* YOUR ASSIGNMENT:
Reproduce the entire project summary on training health care assistants in the care of older people, word for word.

Project Lead: Professor Tony Arthur, Professor of Nursing Science, University of East Anglia
We set out to design a training course for HCAs to improve the relational care of older people in acute hospitals. We produced Older People’s Shoes, an innovative and interactive training programme designed to get HCAs to consider ways to get to know older people and understand the challenges that older patients face. A ‘train-the-trainer’ model was used to allow the intervention to be viable beyond the testing sites.
To understand what training is currently given to HCAs, we conducted a telephone survey of acute NHS hospitals in England. To establish what older people, HCAs and other staff who work with HCAs believe should be included in HCA training, we undertook group interviews with older people and individual interviews with HCAs and other staff. To see whether or not we could formally test this new training for HCAs, we conducted a pilot cluster-randomised trial in 12 wards from three acute hospitals.
We found existing training to be highly variable, and focused on new rather than existing staff, with relational care not given a high priority. From the trial we concluded that a larger study to examine whether we could observe changes in patient outcomes would be challenging but possible. Older People’s Shoes was well received by participants. This was particularly the case for the health care assistants whose training needs are often overlooked or restricted to mandatory requirements where the focus is almost exclusively on safety.
Tony Arthur joined the School of Nursing Sciences, University of East Anglia in January 2013. Prior to this appointment he was Senior Lecturer in Elder Care in the Division of Nursing at the University of Nottingham. He has a background in general nursing, qualifying at the Middlesex Hospital, London in September 1984. He has a first degree in Sociology from the Polytechnic of East London, a PhD in Epidemiology from the University of Leicester, and an MSc in Medical Statistics from the London School of Hygiene and Tropical Medicine.

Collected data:

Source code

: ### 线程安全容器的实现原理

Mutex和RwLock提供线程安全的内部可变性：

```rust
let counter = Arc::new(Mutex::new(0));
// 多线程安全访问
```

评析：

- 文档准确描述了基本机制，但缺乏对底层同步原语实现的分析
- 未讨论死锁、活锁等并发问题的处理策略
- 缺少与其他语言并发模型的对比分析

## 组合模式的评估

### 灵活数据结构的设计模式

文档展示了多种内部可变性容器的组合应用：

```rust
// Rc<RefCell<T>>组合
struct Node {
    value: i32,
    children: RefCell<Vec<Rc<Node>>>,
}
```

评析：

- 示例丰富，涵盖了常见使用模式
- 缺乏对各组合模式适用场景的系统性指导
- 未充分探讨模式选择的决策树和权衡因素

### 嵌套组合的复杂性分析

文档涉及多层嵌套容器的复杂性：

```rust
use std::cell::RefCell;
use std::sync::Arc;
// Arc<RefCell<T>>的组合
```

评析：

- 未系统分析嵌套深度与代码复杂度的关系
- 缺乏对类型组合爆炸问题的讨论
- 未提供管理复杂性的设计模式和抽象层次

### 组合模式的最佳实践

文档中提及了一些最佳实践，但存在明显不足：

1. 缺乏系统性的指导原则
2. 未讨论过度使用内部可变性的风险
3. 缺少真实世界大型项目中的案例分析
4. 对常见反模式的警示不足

* ANSWER SPACE:
Project Lead: Professor Tony Arthur, Professor of Nursing Science, University of East Anglia
We set out to design a training course for HCAs to improve the relational care of older people in acute hospitals. We produced Older People’s Shoes, an innovative and interactive training programme designed to get HCAs to consider ways to get to know older people and understand the challenges that older patients face. A ‘train-the-trainer’ model was used to allow the intervention to be viable beyond the testing sites.
To understand what training is currently given to HCAs, we conducted a telephone survey of acute NHS hospitals in England. To establish what older people, HCAs and other staff who work with HCAs believe should be included in HCA training, we undertook group interviews with older people and individual interviews with HCAs and other staff. To see whether or not we could formally test this new training for HCAs, we conducted a pilot cluster-randomised trial in 12 wards from three acute hospitals.
We found existing training to be highly variable, and focused on new rather than existing staff, with relational care not given a high priority. From the trial we concluded that a larger study to examine whether we could observe changes in patient outcomes would be challenging but possible. Older People’s Shoes was well received by participants. This was particularly the case for the health care assistants whose training needs are often overlooked or restricted to mandatory requirements where the focus is almost exclusively on safety.
Tony Arthur joined the School of Nursing Sciences, University of East Anglia in January 2013. Prior to this appointment he was Senior Lecturer in Elder Care in the Division of Nursing at the University of Nottingham. He has a background in general nursing, qualifying at the Middlesex Hospital, London in September 1984. He has a first degree in Sociology from the Polytechnic of East London, a PhD in Epidemiology from the University of Leicester, and an MSc in Medical Statistics from the London School of Hygiene and Tropical Medicine.